Haim
Posts:
7,807
Registered:
12/6/04
|
|
Re: How would YOU simplify arithmetic?
Posted:
Jun 26, 2012 10:27 AM
|
|
Joe Niederberger Posted: Jun 26, 2012 9:23 AM
>Like Haim and you, I agree that some costly campaign for >change that wastes resources and causes confusion is >completely non-productive. What I think is that a study >by someone like Karen Fuson (who is quoted in Galdwell's >book) is certainly worthwhile.
Right! Let Fuson and Grasshopper and everybody else study whatever they like all they like, just keep the rest of us out of it---unless and until there is hard evidence the stuff works.

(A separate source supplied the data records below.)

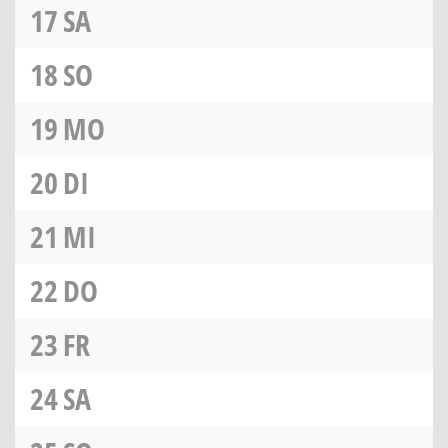
17
SA
18
SO
19
MO
20
DI
21
MI
22
DO
23
FR
24
SA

The general-under current of social engineers and angle trisectors is that entrenched interests resist change. As always in such matters, there is a soupçon of truth, but mainly the view is anti-historical. For example, it may be that those medieval computers who were committed to Roman numerals never did change, but they did not matter. The Indian numerals were so obviously better that all subsequent generations adopted the Indian numbers and those committed to the Roman system were relegated to the dustbin of history, and very quickly, too. Just the same happened to scribes with the advent of the printing press.
In other words, it really does not matter what I and other like-minded people think. If Crabtree really can simplify arithmetic, history will be on his side. I just want to make sure that he, and his like-minded people, are not loading the dice by pulling the levers of government.
Jonathan Crabtree, himself, may not deserve my skepticism, and if so, I am sorry. But, he has to know that we are living at a time when a lot of social engineers and angle trisectors have pulled the levers of government, implemented many of their half-baked and very destructive ideas in the schools, and a lot of people, like me, are gun-shy of yet another educational "get rich quick scheme".
Haim Shovel ready? What shovel ready?